# Identify groundcover



## Shin (Mar 25, 2014)

I've been taking pictures and slowly identifying the stuff in this yard of this new place.

I've got lawn, and inbetween lawn, there're some nice strips of soft moss, and then there's this soft leafed stuff. The rabbits love it, guess because it's cozier to hop around on than the regular grass.

I'd like to know what folks call it.


----------



## Country10 (Aug 16, 2015)

With just seeing the leaves looks to be purslane.This plant is very tasty for all! You can add to your diet if your inclined to do so.

To further identify this plant which has fleshy bright green leaves and when flowering have small yellow buds which have an abundance of small black seeds. This plant normally grows in damp areas or areas that have frequent moisture.

To further identify stems are usually thicker and reddish brown. If this matches what your seeing, then I would identify as purslane - this is a good plant and should be kept around.

If this does nto match what your seeing, please provide further description or pics and I'll see if I can further assist you in id-ing.

:happy:
&#732;Ten


----------



## dizzy (Jun 25, 2013)

It's kind of hard to ID it from the pic you provided-it's too general of a photo. Can you post a pic that shows more detail?


----------



## Shin (Mar 25, 2014)

Yes I can go take some more photos. This photo right now is taken of it just carpeting the ground like grass from directly overhead.
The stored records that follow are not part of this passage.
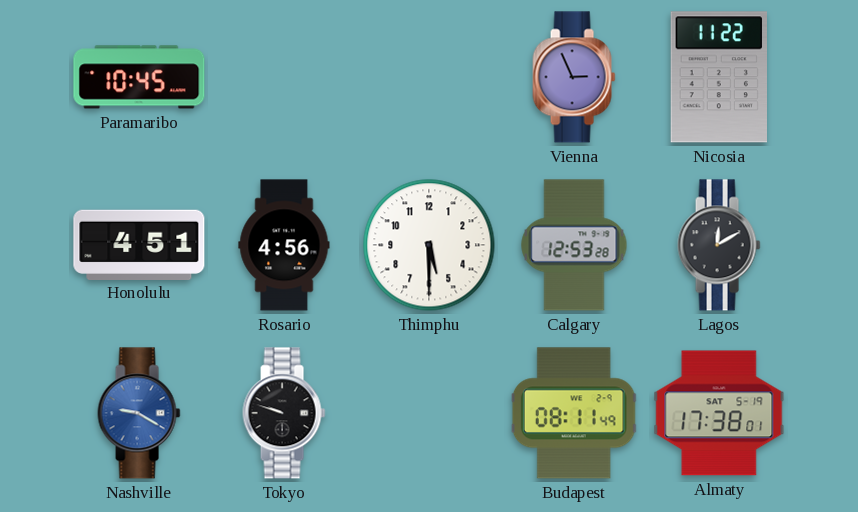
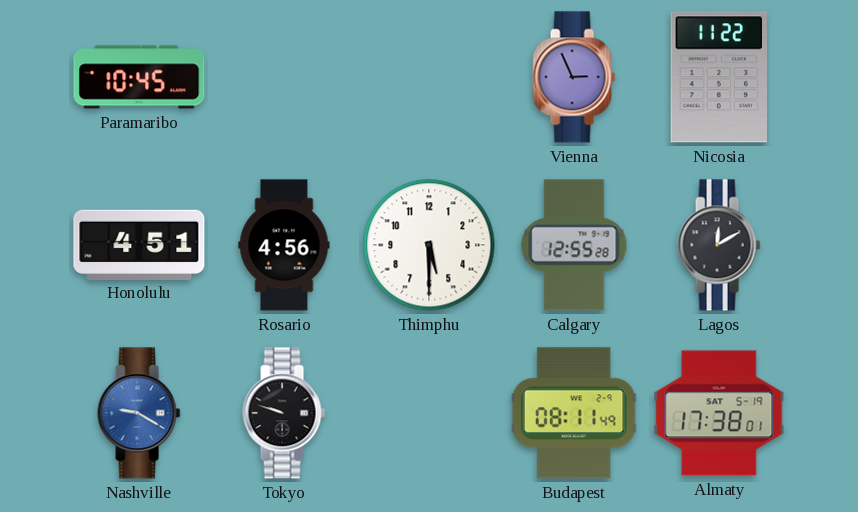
Calgary: 12:53 -> 12:55
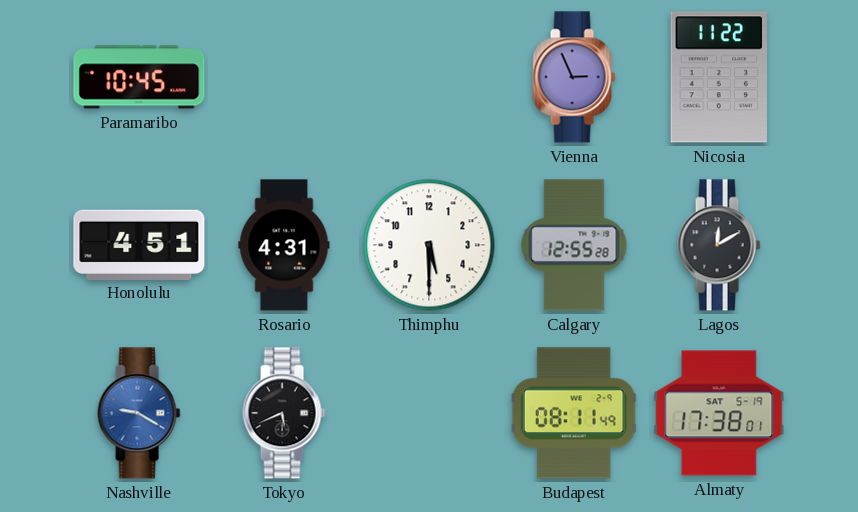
Rosario: 4:56 -> 4:31
Tokyo: 9:48 -> 5:41
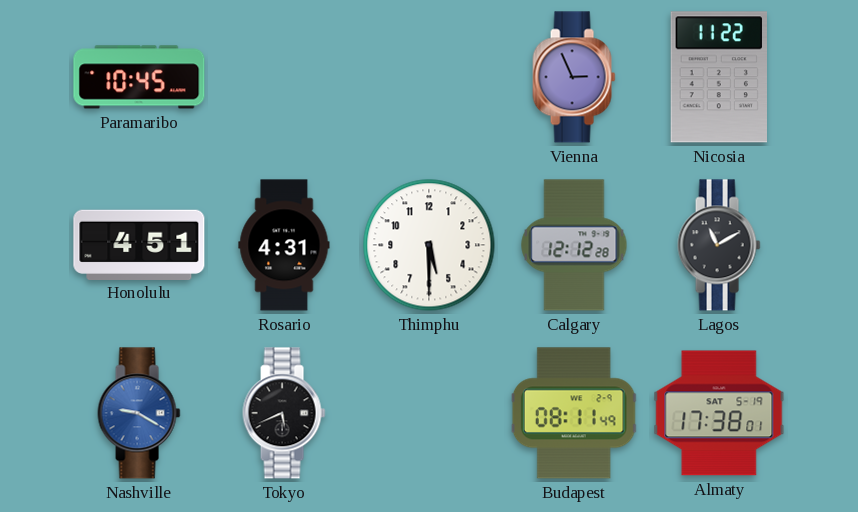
Calgary: 12:55 -> 12:12
Lagos: 12:10 -> 11:10
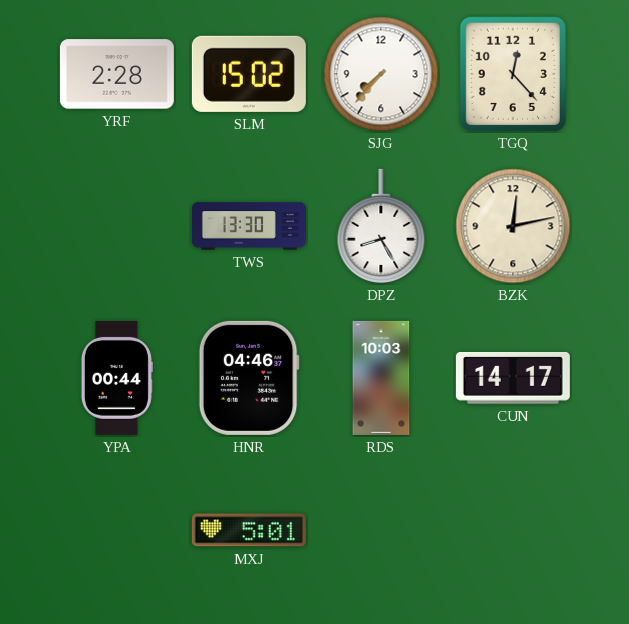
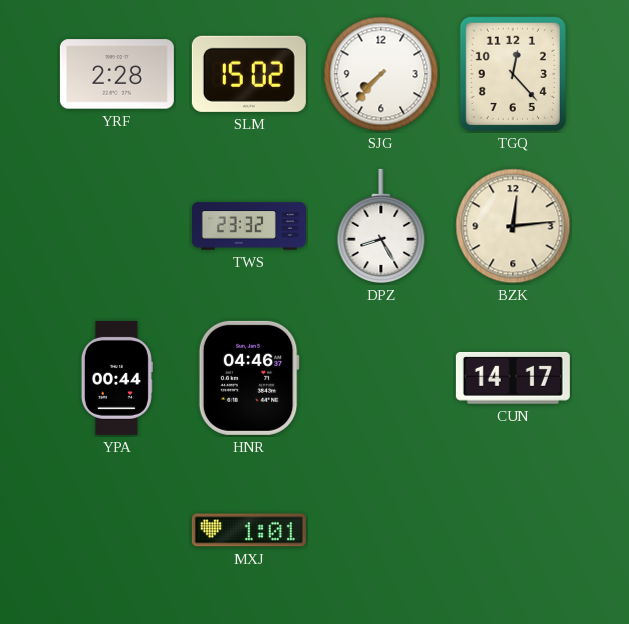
TWS: 13:30 -> 23:32
BZK: 12:13 -> 12:14
RDS: 10:03 -> none
MXJ: 5:01 -> 1:01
It's short, short as fresh cut grass.


----------



## Shin (Mar 25, 2014)

Here are two more photos of it. I'm in eastern PA, took these just the other day. I think the soft white fuzz on the leaves will help identify it.


----------



## Country10 (Aug 16, 2015)

I retract my previous id, not purslane,


----------



## chickenista (Mar 24, 2007)

I think it may be a form of Antennaria.
And we have patches of similar plants in parts of our property.
I have never really paid much attention other than to note that it's a patch of little furry silver green plants.


----------



## Shin (Mar 25, 2014)

Hmm, you're right there is some resemblance to some of the Antennaria pictures out there, though I don't see any pictures that perfectly fit.

Since spring is over I can't watch them to see if they ever flower. But I will try to dig some up and see if they grow by rhizomes.


----------



## Fennick (Apr 16, 2013)

There's a couple of plants that it looks like to me, they may be a carpet of seedlings that you have there. You could do an internet search of the plants and images for further identification.

One is Lychnis coronaria (Rose Campion) and the other is Stachys byzantina (Lamb&#8217;s Ear). Rose campion has shorter more compacted fuzzy hairs and to the touch it feels like thick short velvet on both sides. Lambs ear has longer, softer hairs and does not feel like velvet, but rather more like the very soft fluffy fur of a newborn baby animal or the downy feathers of a newly hatched baby bird. 

The following 2 pictures are enlarged photos of the tiny seedlings.

First one is Lychnis coronaria (Rose Campion) 













Second one is Stachys byzantina (Lamb&#8217;s Ear)


----------



## Shin (Mar 25, 2014)

Ah, you know, when I first saw those two pictures I thought the lamb's ear was the first one! 

I have a lot of lamb's ear in this lawn, it's springing up everywhere. I really like it. But these little things.. they're too tiny to be it. They never grow larger than you see.


----------



## Declan (Jan 18, 2015)

I have the same stuff in my yard, but I don't know what it is.


----------



## dizzy (Jun 25, 2013)

I've seen it, but can't remember what it's called.


----------



## Declan (Jan 18, 2015)

Is it cudweed?


----------



## GREEN_ALIEN (Oct 17, 2004)

Vinca Minor is my guess.

Ted


----------



## Declan (Jan 18, 2015)

When I looked at it on a weed chart, cudweed a/k/a rabbit tobacco was the closest looking thing I could find


----------



## Danaus29 (Sep 12, 2005)

Not vinca, I plated that in my yard (a very big lapse in judgement on my part) and that isn't vinca.


----------



## light rain (Jan 14, 2013)

Looks like vinca to me, too. Take some to a nursery or the extension agent. Either should be able to help you.


----------



## Declan (Jan 18, 2015)

If it were vinca minor, the camera man would have been eaten alive before they had time to focus. That stuff is very aggressive. Five minutes after you think you have finally killed it all after years of trying, it is everywhere again.


----------